Using new virtual reality (VR) software to correct segmentation errors on MRI scans allowed users to complete the task more quickly and accurately compared with using a conventional 2D interface in a new study, published online July 20 in the Journal of Digital Imaging.
Segmenting MRI scans has been a crucial aspect of the neuroimaging workflow for several decades, wrote lead author Dominique Duncan, PhD, and colleagues from the University of Southern California. Manual segmentation is widely regarded as the gold standard, but clinicians are turning to automated segmentation increasingly more to improve processing speed and consistency. However, automatic segmentation software is still imprecise and requires users to manually correct errors.
Hoping to establish a more efficient way to correct MRI segmentation errors, the group developed its Virtual Brain Segmenter software, which utilizes VR technology as a user-friendly interface for correcting images.
The researchers tested the viability of the software by having 30 individuals correct a single error on a previously segmented MRI scan using either open-source software (FreeSurfer) in a standard 2D interface or the Virtual Brain Segmenter software in a VR headset (Vive, HTC). Before performing the task, each participant viewed a five-minute demonstration that explained how to identify and remove voxels representing the optic nerve from MRI scans, a common error in automated segmentation.
On average, the participants completed segmentation 68 seconds more quickly when using the VR software compared with the 2D interface (p < 0.001).
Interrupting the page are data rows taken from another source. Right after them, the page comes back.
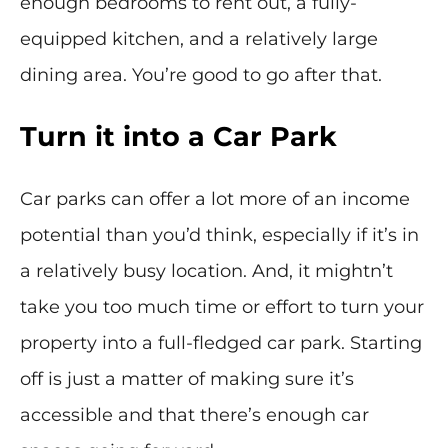
enough bedrooms to rent out, a fully-
equipped kitchen, and a relatively large
dining area. You’re good to go after that.
Turn it into a Car Park
Car parks can offer a lot more of an income
potential than you’d think, especially if it’s in
a relatively busy location. And, it mightn’t
take you too much time or effort to turn your
property into a full-fledged car park. Starting
off is just a matter of making sure it’s
accessible and that there’s enough car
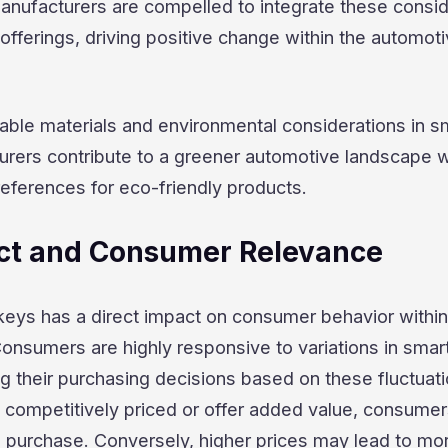
manufacturers are compelled to integrate these consi
 offerings, driving positive change within the automot
inable materials and environmental considerations in s
urers contribute to a greener automotive landscape w
ferences for eco-friendly products.
ct and Consumer Relevance
keys has a direct impact on consumer behavior within
onsumers are highly responsive to variations in smar
ing their purchasing decisions based on these fluctuati
competitively priced or offer added value, consumer
a purchase. Conversely, higher prices may lead to mo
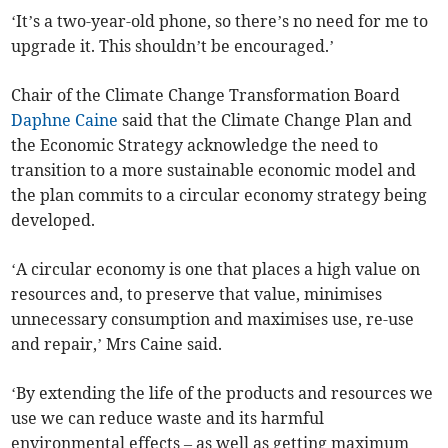
‘It’s a two-year-old phone, so there’s no need for me to
upgrade it. This shouldn’t be encouraged.’
Chair of the Climate Change Transformation Board
Daphne Caine
said that the Climate Change Plan and
the Economic Strategy acknowledge the need to
transition to a more sustainable economic model and
the plan commits to a circular economy strategy being
developed.
‘A circular economy is one that places a high value on
resources and, to preserve that value, minimises
unnecessary consumption and maximises use, re-use
and repair,’ Mrs Caine said.
‘By extending the life of the products and resources we
use we can reduce waste and its harmful
environmental effects – as well as getting maximum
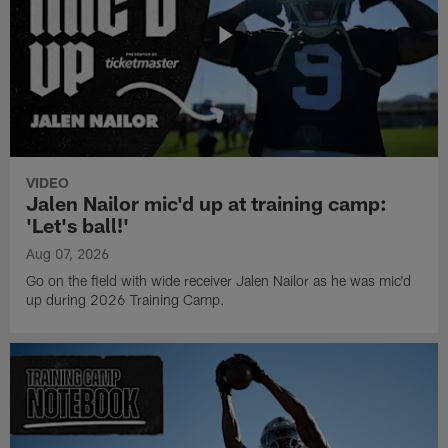
VIDEO
Jalen Nailor mic'd up at training camp:
'Let's ball!'
Aug 07, 2026
Go on the field with wide receiver Jalen Nailor as he was mic'd
up during 2026 Training Camp.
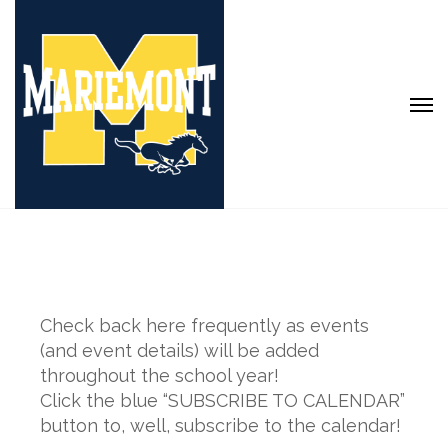
Check back here frequently as events
(and event details) will be added
throughout the school year!
Click the blue “SUBSCRIBE TO CALENDAR”
button to, well, subscribe to the calendar!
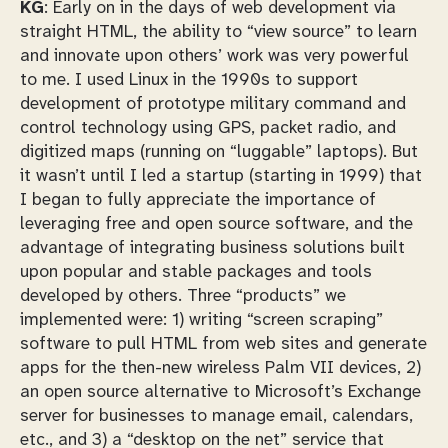
KG
: Early on in the days of web development via
straight HTML, the ability to “view source” to learn
and innovate upon others’ work was very powerful
to me. I used Linux in the 1990s to support
development of prototype military command and
control technology using GPS, packet radio, and
digitized maps (running on “luggable” laptops). But
it wasn’t until I led a startup (starting in 1999) that
I began to fully appreciate the importance of
leveraging free and open source software, and the
advantage of integrating business solutions built
upon popular and stable packages and tools
developed by others. Three “products” we
implemented were: 1) writing “screen scraping”
software to pull HTML from web sites and generate
apps for the then-new wireless Palm VII devices, 2)
an open source alternative to Microsoft’s Exchange
server for businesses to manage email, calendars,
etc., and 3) a “desktop on the net” service that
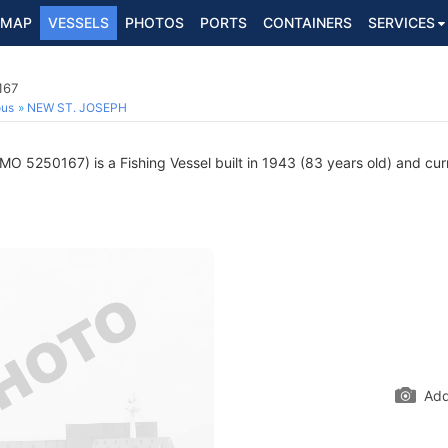
MAP
VESSELS
PHOTOS
PORTS
CONTAINERS
SERVICES
167
ous
NEW ST. JOSEPH
MO 5250167) is a Fishing Vessel built in 1943 (83 years old) and curr
Add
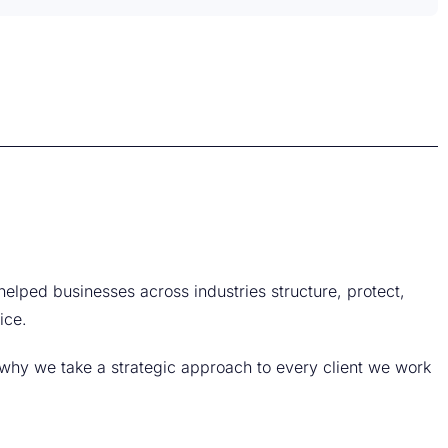
helped businesses across industries structure, protect,
ice.
why we take a strategic approach to every client we work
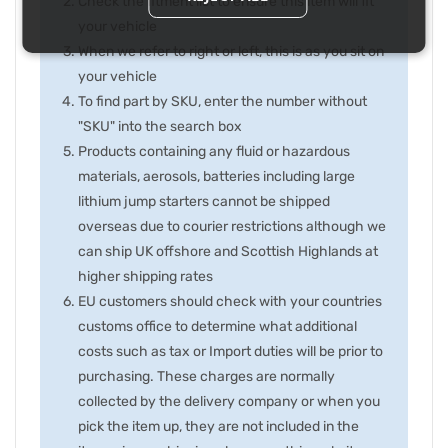
Check the fitment list to ensure this item will fit
your vehicle
When we refer to right or left, this is as you sit on
your vehicle
To find part by SKU, enter the number without
"SKU" into the search box
Products containing any fluid or hazardous
materials, aerosols, batteries including large
lithium jump starters cannot be shipped
overseas due to courier restrictions although we
can ship UK offshore and Scottish Highlands at
higher shipping rates
EU customers should check with your countries
customs office to determine what additional
costs such as tax or Import duties will be prior to
purchasing. These charges are normally
collected by the delivery company or when you
pick the item up, they are not included in the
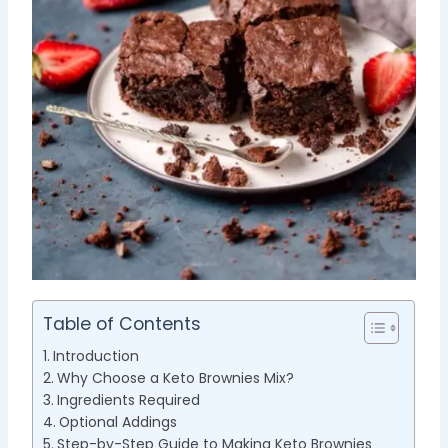
Table of Contents
Introduction
Why Choose a Keto Brownies Mix?
Ingredients Required
Optional Addings
Step-by-Step Guide to Making Keto Brownies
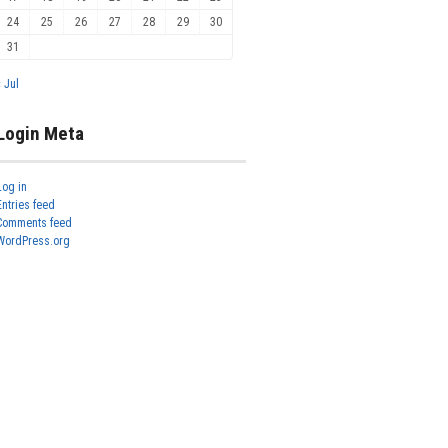
24
25
26
27
28
29
30
31
« Jul
Login Meta
Log in
Entries feed
Comments feed
WordPress.org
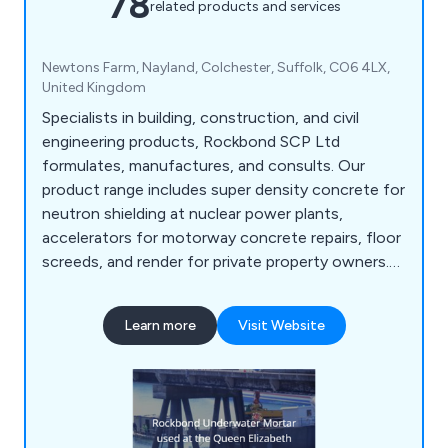
78
related products and services
Newtons Farm, Nayland, Colchester, Suffolk, CO6 4LX,
United Kingdom
Specialists in building, construction, and civil
engineering products, Rockbond SCP Ltd
formulates, manufactures, and consults. Our
product range includes super density concrete for
neutron shielding at nuclear power plants,
accelerators for motorway concrete repairs, floor
screeds, and render for private property owners.
We are specialists in concrete protection and
repair, flooring systems, admixtures, resins, anti-
Learn more
Visit Website
carbonation coatings, sands and aggregates, and
materials for underwater, quick strength,
refractory, etc, and more including many kinds of
concrete, latex and resin products.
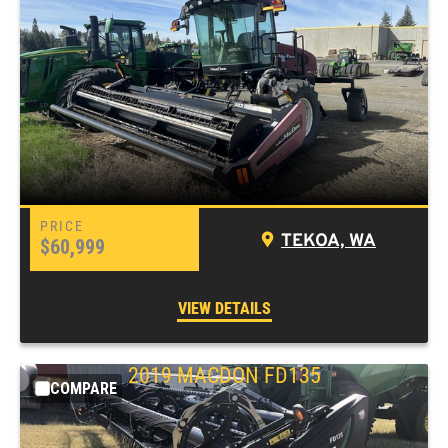
TEKOA, WA
$60,999
VIEW DETAILS
2019 MACDON FD135
COMPARE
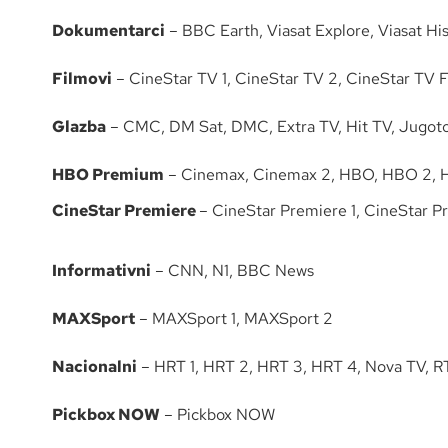
Dokumentarci
– BBC Earth, Viasat Explore, Viasat His
Filmovi
– CineStar TV 1, CineStar TV 2, CineStar TV Fa
Glazba
– CMC, DM Sat, DMC, Extra TV, Hit TV, Jugoto
HBO Premium
– Cinemax, Cinemax 2, HBO, HBO 2,
CineStar Premiere
– CineStar Premiere 1, CineStar P
Informativni
– CNN, N1, BBC News
MAXSport
– MAXSport 1, MAXSport 2
Nacionalni
– HRT 1, HRT 2, HRT 3, HRT 4, Nova TV, R
Pickbox NOW
– Pickbox NOW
They also achieved higher accuracy with the VR method in this study than most nonexperts did with the conventional technique in a previous trial by Ganz et al.
2D interface vs. virtual reality for correcting MRI segmentation errors | ||
Mean | Conventional 2D interface | VR software |
Time to complete correction | 231.85 sec | 163.81 sec |
Precision | 42%* | 85% |
Sensitivity | 82%* | 86% |
In follow-up surveys, all the participants stated that they preferred the VR method over the standard technique. Most added that using virtual reality was more exciting, and about a third claimed that it was more intuitive and easier to interact with than the conventional method, despite having never before used a VR headset.
The researchers plan to continue making improvements to the Virtual Brain Segmenter software, such as adding sound effects and a scorekeeping system, to keep it visually engaging and accessible for a wide audience. They also plan to incorporate a training phase that would provide users with feedback on their accuracy.
"We see this tool as potentially quite useful for correcting automated segmentation errors more effectively than a typical 2D screen/cursor interface," the authors wrote. "We hope this study will be the beginning of a multistage project to create a gamified virtual reality program that can be utilized by a crowd to correct segmentation errors."